-- Selected passage follows --

Next consider a code \({\ensuremath{\mathbb{C}} }\) of size \(c=\frac{2\log n+(2r-1+\epsilon)\log \log n}{\log 1/q}\) for arbitrary small ϵ > 0, and r = O(logloglogn).

Under this selection of parameters we show that the following equations holds:

$$q^c=n^{-2}(\log n)^{-2r+1-\epsilon}$$

(3)

$$c^{2r}\leq O\left(\left(\frac{2}{\log (1/q)}\right)^{2r}(\log n)^{2r}\right)$$

(4)

$$\frac{1-q}{\log{1/q}}=\Theta(1)$$

(5)

$$c(1-q)\geq\Omega(\log n).$$

(6)

Equation 3 is straightforward.

-- Selected passage concluded --

● Actions to take
a) Please write out the part of the code-size passage between "Next consider a" and "ϵ > 0, and r = O(logloglogn).", inclusive.
b) Answer these questions from the code-size passage, one per line:
(i) What order of growth is given for r?
(ii) Which equation is described as straightforward?
(iii) What lower bound is stated for c(1-q)?
c) For each statement below, say whether it agrees with the code-size passage. Answer yes or no, and quote the words that decide it.
(i) ϵ is taken to be greater than zero.
(ii) Equation 5 is called straightforward.
(iii) The passage claims to show that a set of equations holds under the chosen parameters.

-- Information provided follows --

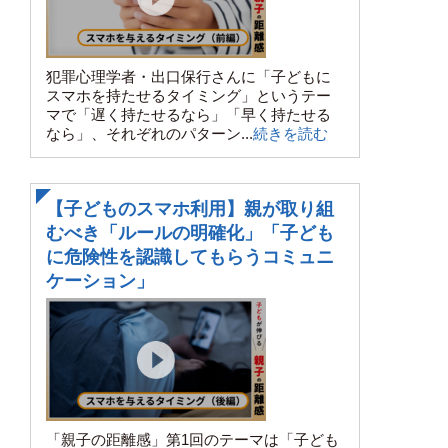
犯罪心理学者・出口保行さんに「子どもに
スマホを持たせるタイミング」というテー
マで「遅く持たせるなら」「早く持たせる
なら」、それぞれのパターン...
続きを読む
【子どものスマホ利用】親が取り組
むべき「ルールの明確化」「子ども
に危険性を認識してもらうコミュニ
ケーション」
「親子の距離感」第1回のテーマは「子ども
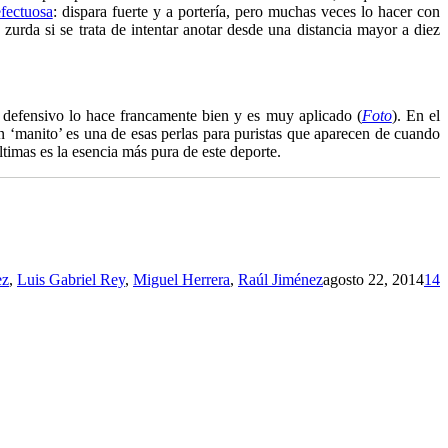
fectuosa
: dispara fuerte y a portería, pero muchas veces lo hacer con
 zurda si se trata de intentar anotar desde una distancia mayor a diez
defensivo lo hace francamente bien y es muy aplicado (
Foto
). En el
en ‘manito’ es una de esas perlas para puristas que aparecen de cuando
ltimas es la esencia más pura de este deporte.
ez
,
Luis Gabriel Rey
,
Miguel Herrera
,
Raúl Jiménez
agosto 22, 2014
14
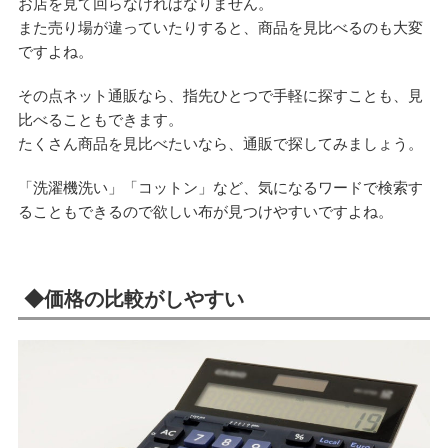
お店を見て回らなければなりません。
また売り場が違っていたりすると、商品を見比べるのも大変
ですよね。
その点ネット通販なら、指先ひとつで手軽に探すことも、見
比べることもできます。
たくさん商品を見比べたいなら、通販で探してみましょう。
「洗濯機洗い」「コットン」など、気になるワードで検索す
ることもできるので欲しい布が見つけやすいですよね。
◆価格の比較がしやすい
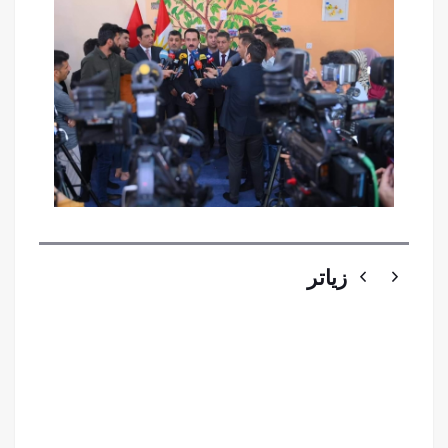
زیاتر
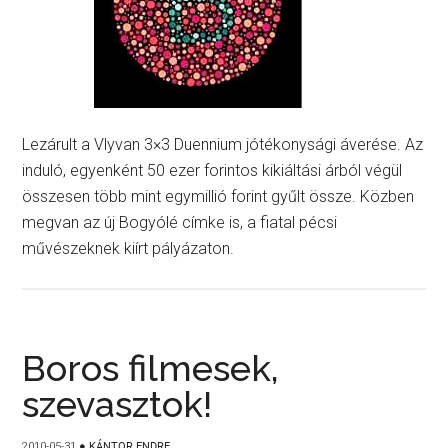
Lezárult a Vlyvan 3×3 Duennium jótékonysági áverése. Az
induló, egyenként 50 ezer forintos kikiáltási árból végül
összesen több mint egymillió forint gyűlt össze. Közben
megvan az új Bogyólé címke is, a fiatal pécsi
művészeknek kiírt pályázaton.
Boros filmesek,
szevasztok!
2010-05-31
●
KÁNTOR ENDRE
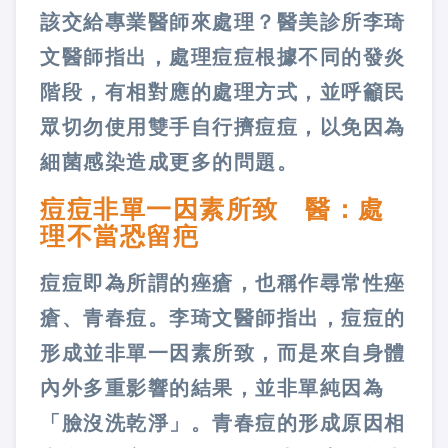
該交給專業醫師來處理？醫美診所李琦
文醫師指出，處理痘痘根據不同的發炎
階段，有相對應的處理方式，並呼籲民
眾切勿使用雙手自行擠痘痘，以免因為
細菌感染造成更多的問題。
痘痘非單一因素所致 醫：處
理不當恐留疤
痘痘即為所謂的痤瘡，也稱作尋常性痤
瘡、青春痘。李琦文醫師指出，痘痘的
形成並非單一因素所致，而是來自身體
內外多重影響的結果，並非單純因為
「臉沒洗乾淨」。青春痘的形成原因相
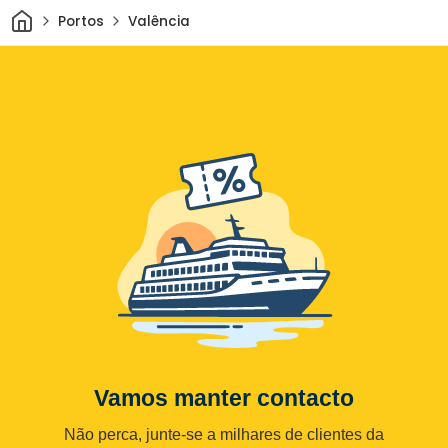
Casa
Portos
Valência
Vamos manter contacto
Não perca, junte-se a milhares de clientes da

-- Information provided concluded --

● Responses to the tasks
a)
Next consider a code \({\ensuremath{\mathbb{C}} }\) of size \(c=\frac{2\log n+(2r-1+\epsilon)\log \log n}{\log 1/q}\) for arbitrary small ϵ > 0, and r = O(logloglogn).

b)
(i) r = O(logloglogn)
(ii) Equation 3
(iii) Ω(log n)

c)
(i) Yes: "for arbitrary small ϵ > 0"
(ii) No: "Equation 3 is straightforward."
(iii) Yes: "Under this selection of parameters we show that the following equations holds"